*Consigne 1*.
Reportez dans un tableau Markdown à deux colonnes, N° et Ligne, les lignes des données à traiter, de celle qui contient « Document page, 1241x1754 pixels. » jusqu'à la dernière incluse, sans les lignes vides.
╭─ Page
Le quartier Uranus de Bucarest
Le plus regretté par les habitants de la capitale, le quartier Uranus a été démoli pour faire de la place à l’actuel Palais du Parlement et aux bâtiments adjacents. Ce périmètre comprenait plusieurs quartiers de petites dimensions qui faisaient partie de la vieille ville de Bucarest, situé au sud de la rivière Dâmboviţa. C’est ici, soit vers les collines du sud-ouest de la Capitale, que la ville s’est étendue depuis la zone du palais princier et du Centre historique d’aujourd’hui. Ce fut une zone propice à la construction de bâtiments officiels, vu qu’au 18e siècle, le sommet d’une des collines a été choisi pour y ériger une nouvelle Cour princière. Celle-ci a été malheureusement détruite par un incendie et des bâtiments militaires ont été construits à sa place. La plus importante construction de ce genre a été l’Arsenal de l’armée, érigé après 1863. C’est pourquoi cette colline, appelée Dealul Spirii (la Colline de Spirea), fut rebaptisée la Colline de l’arsenal. C’est ici qu’est né le quartier Uranus, déjà esquissé sur un plan détaillé de la ville de Bucarest datant de 1847.
Christine Leșcu, 20.05.2018, 13:50
A l’époque, les constructions occupaient la moitié Est du périmètre, alors que l’autre moitié était toujours couverte de vignes. Passionné par les reconstructions digitales, mais aussi par l’histoire de la capitale, l’architecte Costin Gheorghe évoque l’histoire du quartier Uranus. « Les maisons sont apparues, pour la première fois, éparpillées au milieu des vignes, souvent les rues étaient sans issue. L’architecture était celle de la région de Valachie, avec des fondations en pierre, un rez-de-chaussée surélevé et un étage. Les maisons étaient construites soit en torchis soit en briques et leur aspect extérieur était similaire, étant presque toutes munies d’une véranda. Le quartier s’est fortement développé après 1900 et des bâtiments de style néo-roumain sont apparus pendant l’entre-deux guerres, sur des terrains encore non construit. Plusieurs véritables joyaux de l’architecture néo-roumaine n’ont fait que compléter le quartier. »
╰─
╭─ Données à traiter
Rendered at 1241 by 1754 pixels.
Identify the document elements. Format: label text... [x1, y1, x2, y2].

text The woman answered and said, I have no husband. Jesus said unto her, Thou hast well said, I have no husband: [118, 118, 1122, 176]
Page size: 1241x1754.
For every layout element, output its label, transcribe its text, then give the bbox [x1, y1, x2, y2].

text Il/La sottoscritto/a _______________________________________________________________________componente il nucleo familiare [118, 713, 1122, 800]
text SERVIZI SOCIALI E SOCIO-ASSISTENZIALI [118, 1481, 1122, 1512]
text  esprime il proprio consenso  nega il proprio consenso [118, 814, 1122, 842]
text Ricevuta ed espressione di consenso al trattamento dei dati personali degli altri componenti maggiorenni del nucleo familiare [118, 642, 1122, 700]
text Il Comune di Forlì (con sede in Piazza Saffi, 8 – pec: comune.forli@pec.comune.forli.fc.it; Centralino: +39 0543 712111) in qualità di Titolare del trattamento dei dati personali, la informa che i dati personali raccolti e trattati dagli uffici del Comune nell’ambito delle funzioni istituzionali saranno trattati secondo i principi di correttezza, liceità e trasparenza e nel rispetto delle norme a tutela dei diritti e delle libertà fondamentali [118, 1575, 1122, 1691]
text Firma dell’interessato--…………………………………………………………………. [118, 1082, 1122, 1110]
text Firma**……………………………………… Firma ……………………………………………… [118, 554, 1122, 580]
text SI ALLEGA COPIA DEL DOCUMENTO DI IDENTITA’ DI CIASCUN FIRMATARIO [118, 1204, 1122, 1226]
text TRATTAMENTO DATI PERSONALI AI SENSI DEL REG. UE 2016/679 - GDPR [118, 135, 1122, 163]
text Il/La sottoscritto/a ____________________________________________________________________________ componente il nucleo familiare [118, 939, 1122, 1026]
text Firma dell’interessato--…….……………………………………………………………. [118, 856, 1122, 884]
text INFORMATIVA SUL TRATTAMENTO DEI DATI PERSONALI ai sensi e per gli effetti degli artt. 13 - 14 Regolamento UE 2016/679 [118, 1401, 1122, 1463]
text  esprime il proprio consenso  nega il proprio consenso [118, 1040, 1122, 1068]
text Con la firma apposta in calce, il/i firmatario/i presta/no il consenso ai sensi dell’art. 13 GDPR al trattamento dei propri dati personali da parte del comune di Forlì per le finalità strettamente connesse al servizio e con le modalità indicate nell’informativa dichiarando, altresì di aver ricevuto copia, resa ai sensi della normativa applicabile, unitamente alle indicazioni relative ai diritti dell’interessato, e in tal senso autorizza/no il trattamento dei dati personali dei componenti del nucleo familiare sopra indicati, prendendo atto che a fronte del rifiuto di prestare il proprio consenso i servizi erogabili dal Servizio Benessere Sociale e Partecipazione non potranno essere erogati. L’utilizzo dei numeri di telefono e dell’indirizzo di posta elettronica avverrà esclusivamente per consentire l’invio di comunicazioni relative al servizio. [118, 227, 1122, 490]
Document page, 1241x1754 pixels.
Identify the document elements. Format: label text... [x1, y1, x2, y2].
╰─
*Consigne 2*.
D'après la page sur le quartier Uranus, à partir de quelle année l'Arsenal de l'armée a-t-il été érigé ?

*Résultat 1*.
| N° | Ligne |
|---|---|
| 1 | Document page, 1241x1754 pixels. |
| 2 | Identify the document elements. Format: label text... [x1, y1, x2, y2]. |

*Résultat 2*.
Après 1863.